EXERCISE BRIEF — Decide whether each statement below agrees with the essay below on making every child above average, answering yes or no and quoting the deciding words of the essay. 1. The problems were posed to 30 graduate students in April 2006. 2. The survey contained six problems. 3. In situation b of Problem A, one student gets a 20.

QUOTED PASSAGE —
# # # #

An earlier version of this article appears in educational Horizons Summer 2006
©2006 Edward G. Rozycki, Ed. D.
Salagadoola mechicka boola bibbidibobbidiboo
.
It'll do magic believe it or not, bibbidibobbidiboo.
 J. Livingston (Cinderella)
RETURN
edited 3/23/09
Too Quick to Judge?
Hardly dragging a foot, the American Public has rushed to embrace the vision of No Child Left Behind; presumably, because no one wants any child left behind. "Left behind what?" says the cynic. "Stop quibbling!" we admonish. "Being left behind is no joking matter" (Remember poor little McCaulay Culkin left behind by his family in the 1990 movie Home Alone? It shouldn't happen to anyone, let alone a child left alone.)
Similarly heartwarming as "NCLB" has been the mantra, All Children Can Learn, although other skeptics raise questions as to what it is they might be able to learn and under what conditions.[1] So essential to effective teaching has ACCL been recognized to be, that some school boards in this Land of the Free require  as a precondition of satisfactory evaluation  public avowal by teachers of this inspiring formula!
All well and good for NCLB and ACCL. But a knowing wink crinkles the crowsfeet when Garrison Keillor's confection, "Every Child Above Average," is brought up for discussion. Everyone knows that not every child  not even in Lake Wobegon  can be above average. But do they really? Might it not be possible to make every child above average?
I propose, in the space of this very short essay, to demonstrate how ECAA can be accomplished. That is, I will show how every child can be brought to being "above average."
Test Yourself
I have constructed a series of simple problems to help the reader begin to understand how the Lake Wobegon Effect might be achieved. In April 2006, these four simple problems were posed in a survey to 30 graduate students in different occupations, both corporate and educational. You will be able to compare your answers with theirs.[2]
Problem A  the best grade package
Consider the following situations:
a. ten out of ten students in a class get a 75 on their math exam;
b. one student in a class of ten gets a 100, the other nine get a 75; and finally,
c. one student in a class of ten gets a 20, the other nine get a 75.

# # # #

LISTED ENTRIES —
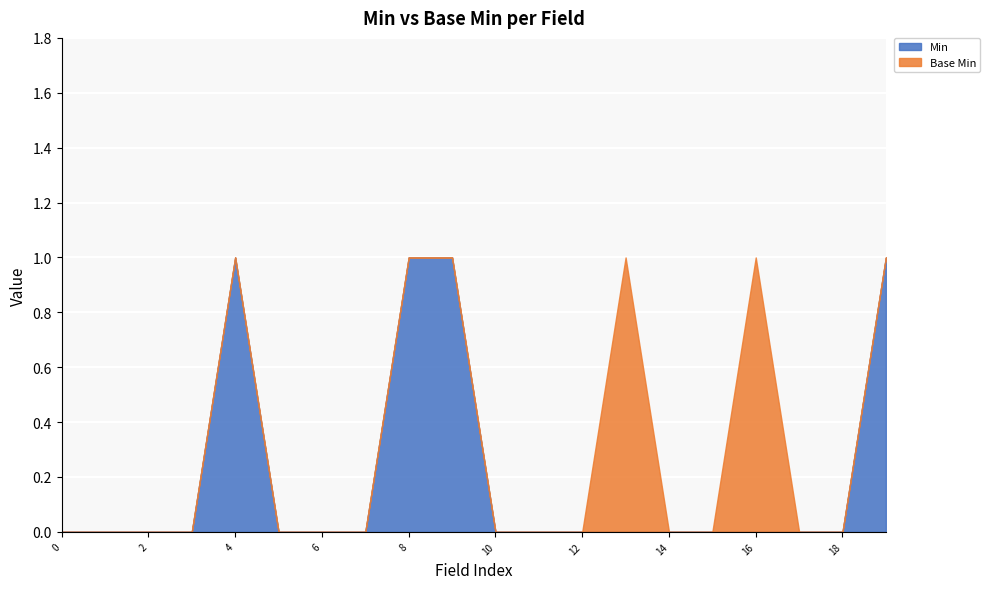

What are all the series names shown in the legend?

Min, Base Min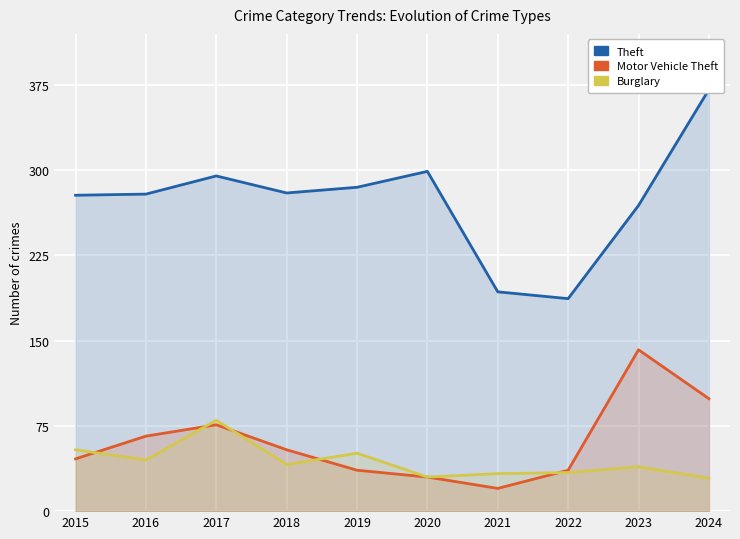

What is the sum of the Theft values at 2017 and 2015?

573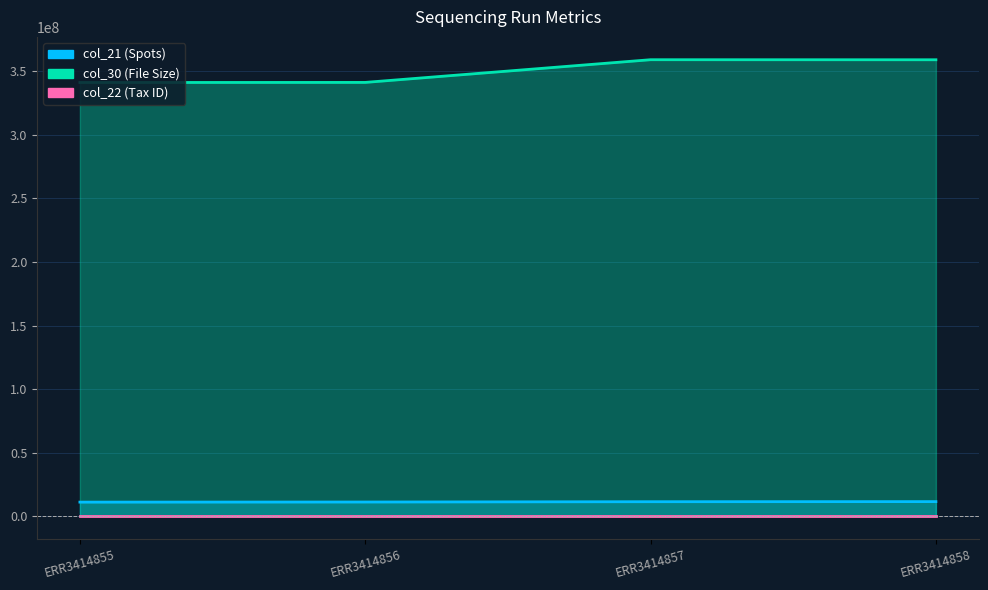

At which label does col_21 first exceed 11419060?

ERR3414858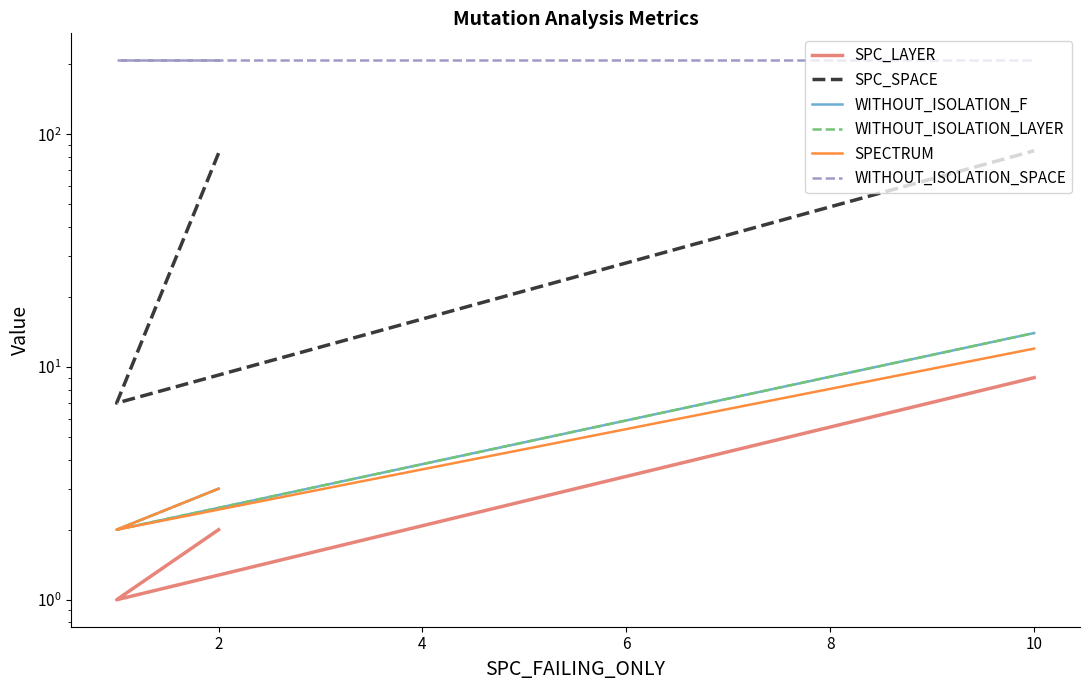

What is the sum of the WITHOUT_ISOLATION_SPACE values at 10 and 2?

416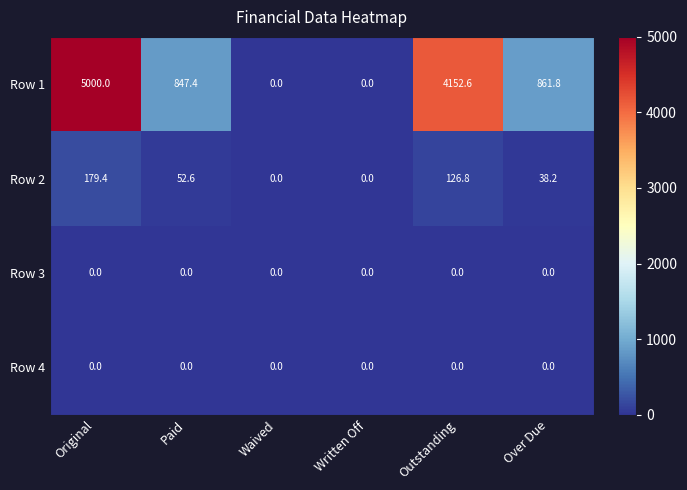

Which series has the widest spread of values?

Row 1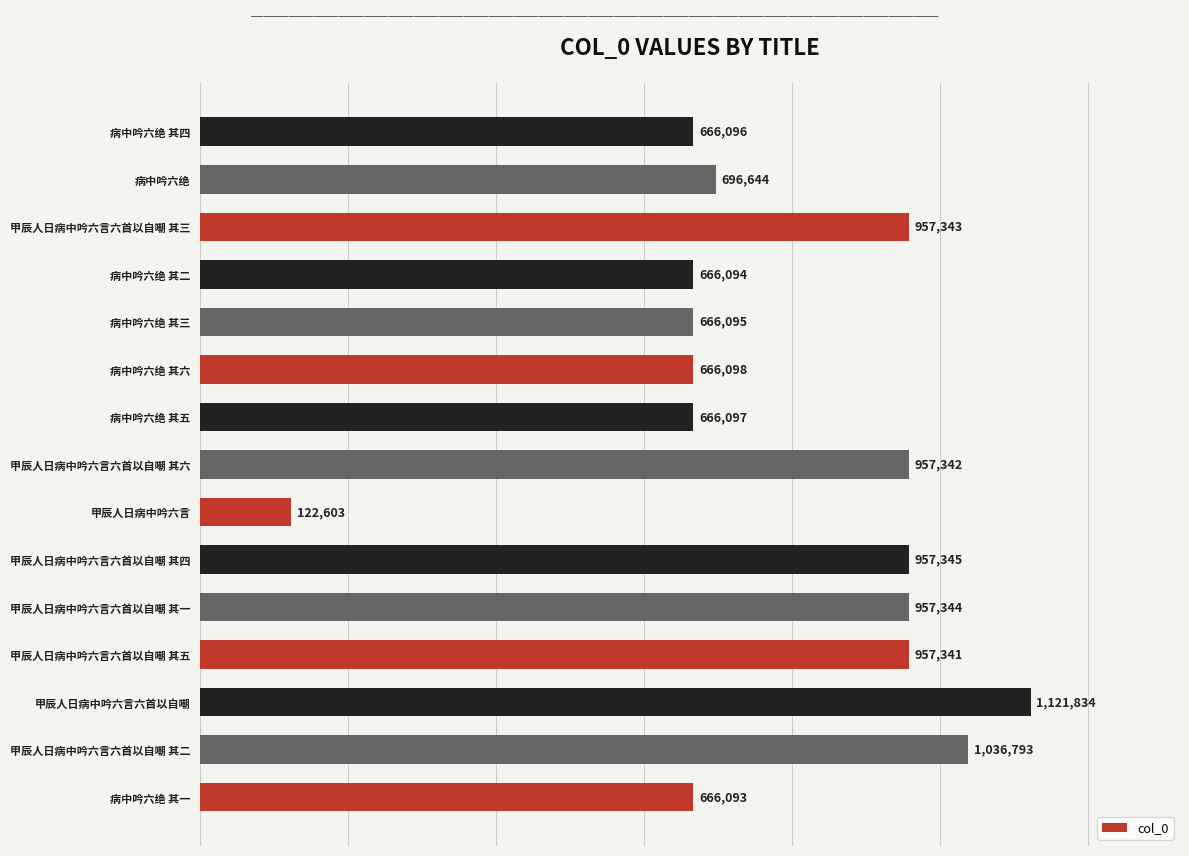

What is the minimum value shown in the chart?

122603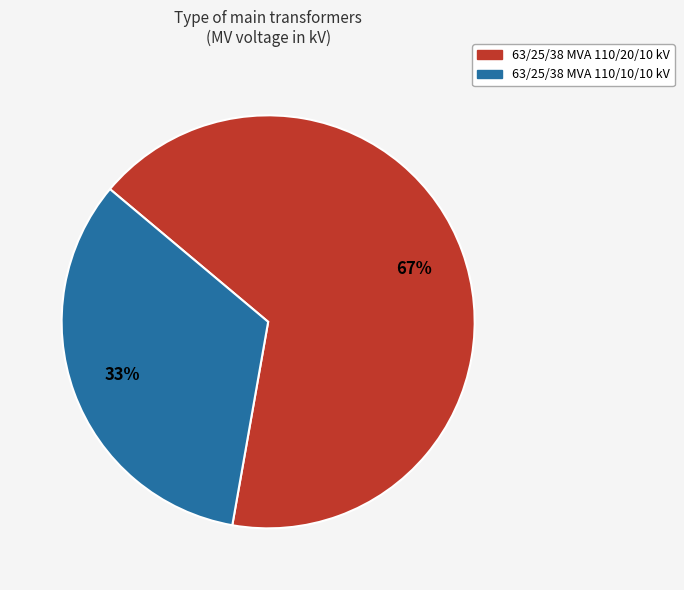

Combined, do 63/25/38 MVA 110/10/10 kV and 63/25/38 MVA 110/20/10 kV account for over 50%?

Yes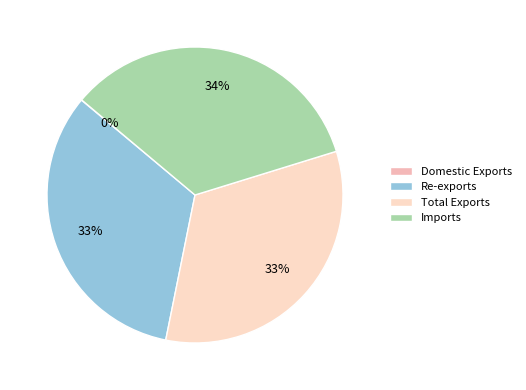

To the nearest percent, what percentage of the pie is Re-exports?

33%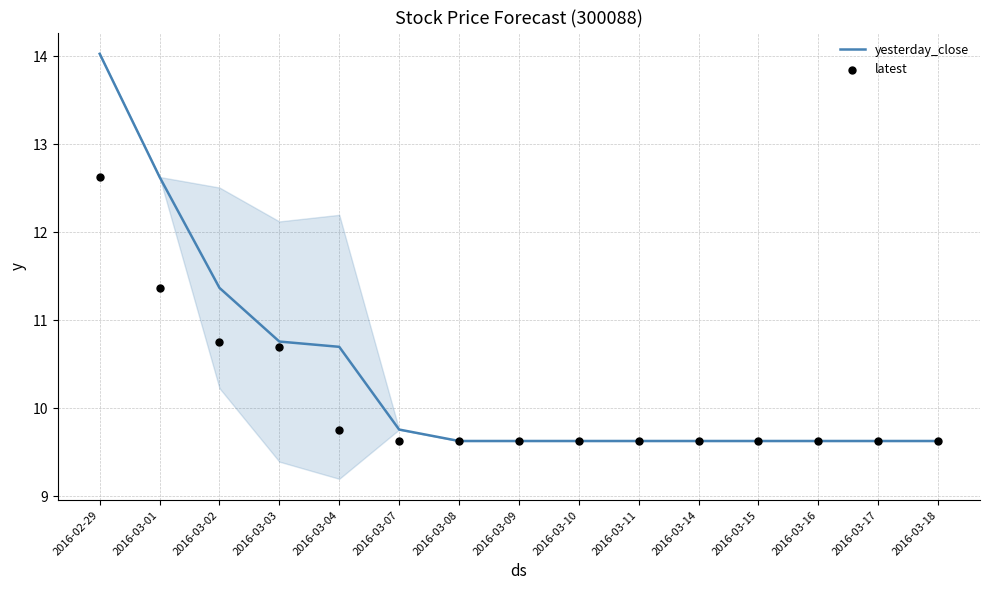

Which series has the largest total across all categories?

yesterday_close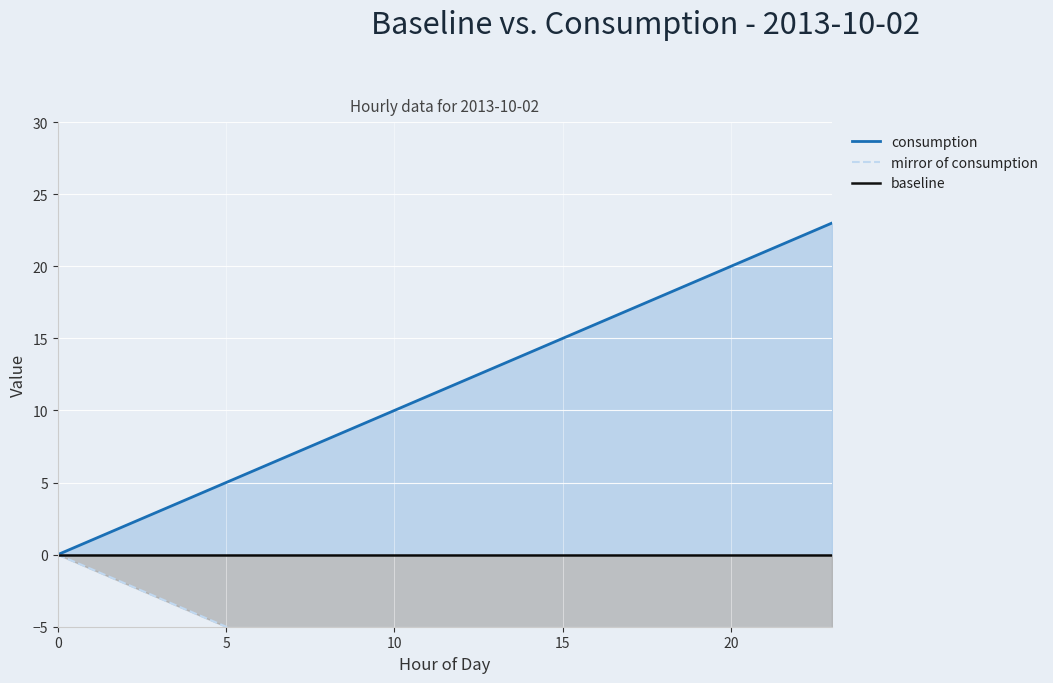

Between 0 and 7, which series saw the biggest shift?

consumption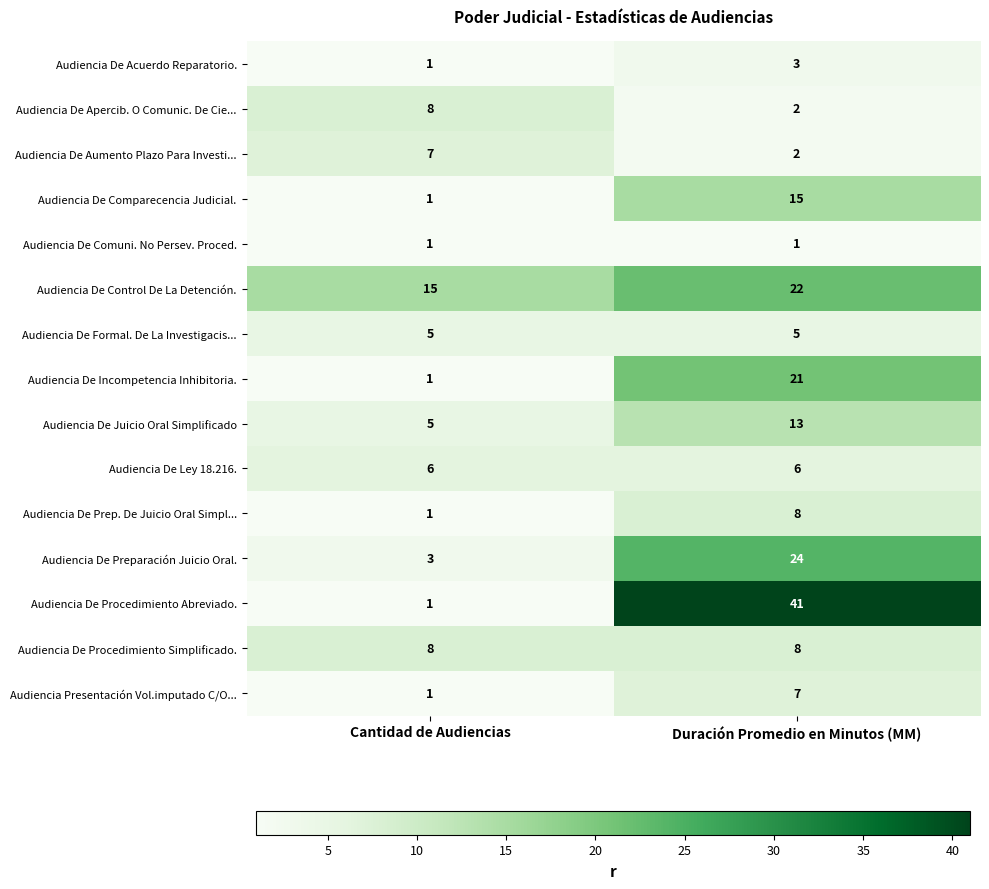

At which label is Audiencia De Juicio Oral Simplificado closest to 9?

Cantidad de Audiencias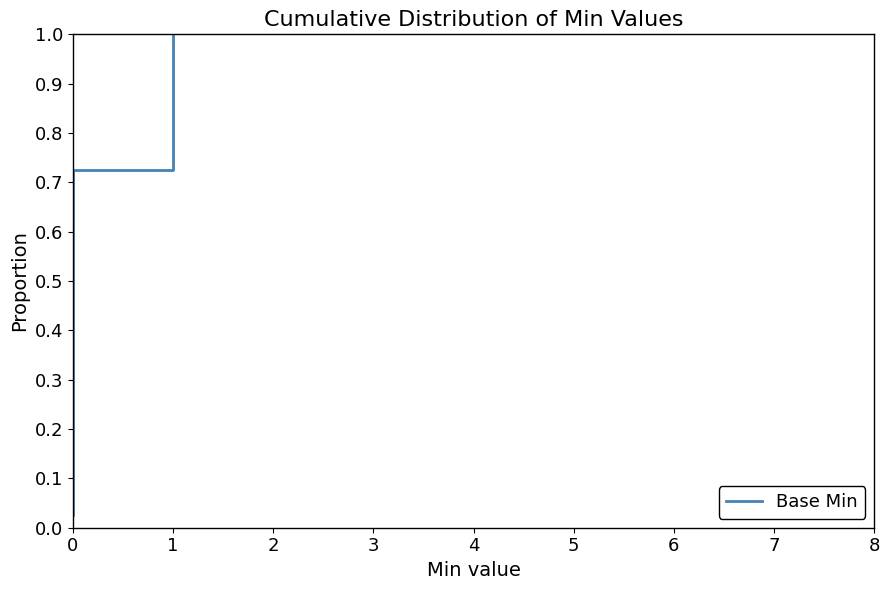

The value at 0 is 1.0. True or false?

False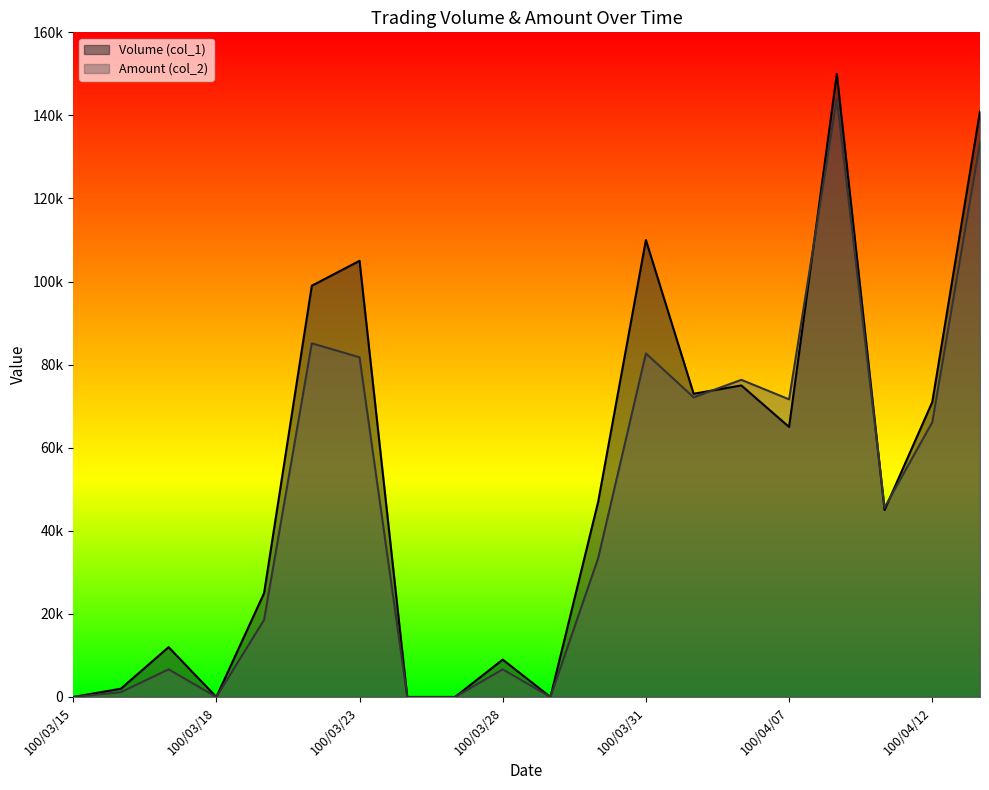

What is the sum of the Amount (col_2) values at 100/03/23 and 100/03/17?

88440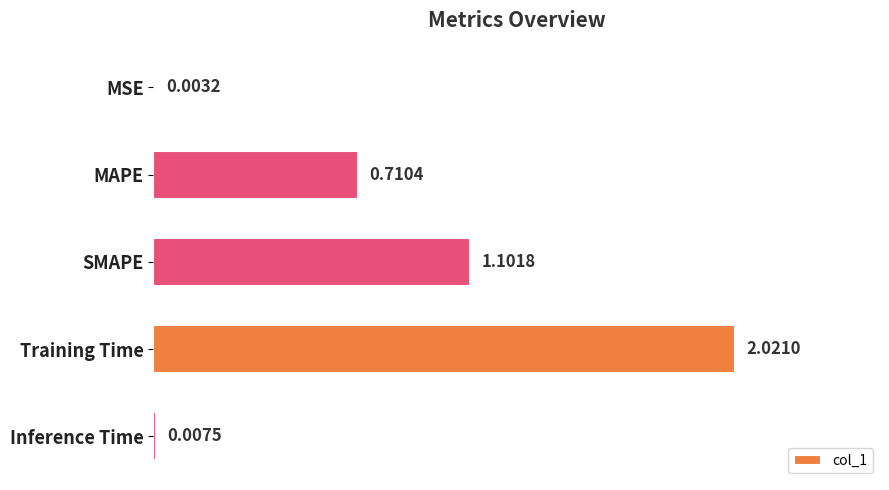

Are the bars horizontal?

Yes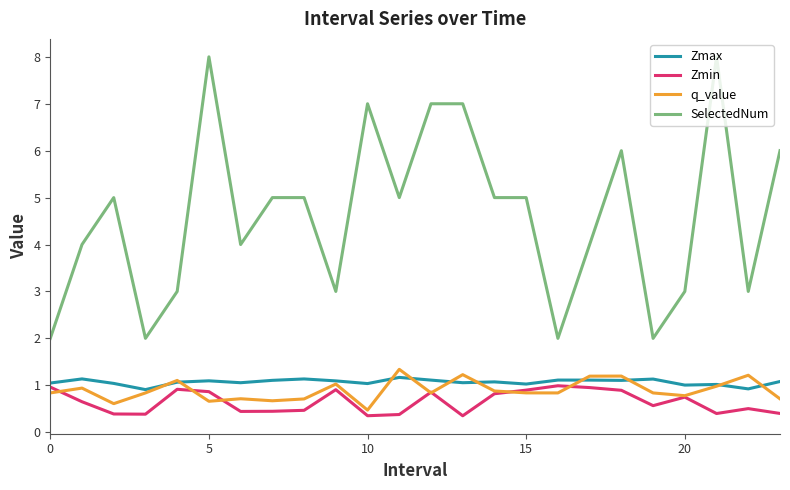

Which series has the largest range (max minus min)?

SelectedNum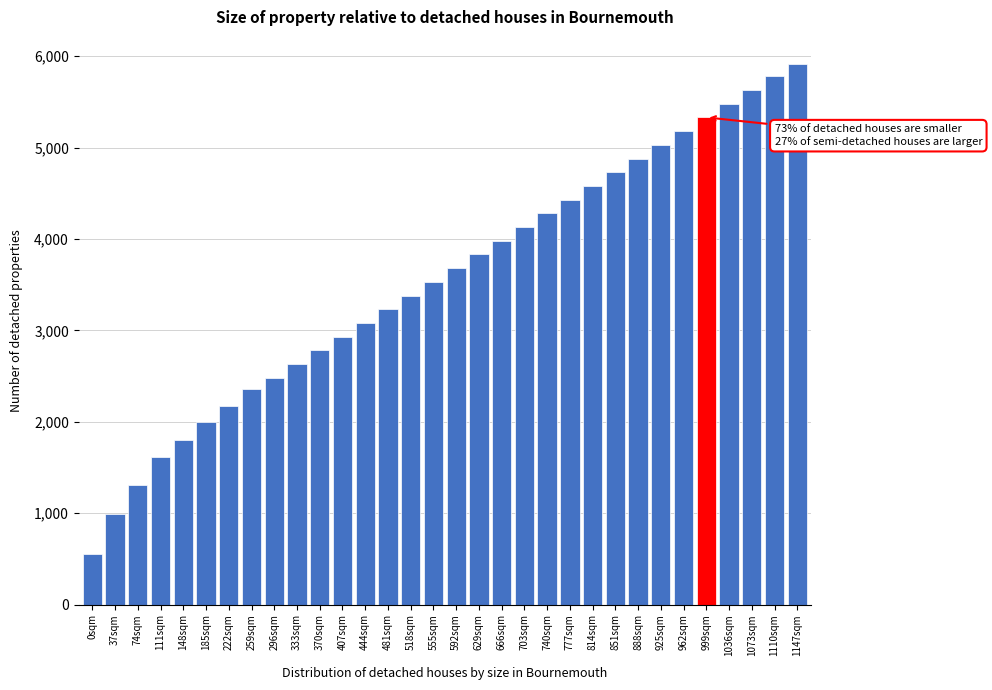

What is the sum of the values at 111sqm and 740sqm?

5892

# # # #

ANSWER BELOW —
1. Yes: "In April 2006, these four simple problems were posed in a survey to 30 graduate students"
2. No: "these four simple problems"
3. No: "one student in a class of ten gets a 100, the other nine get a 75"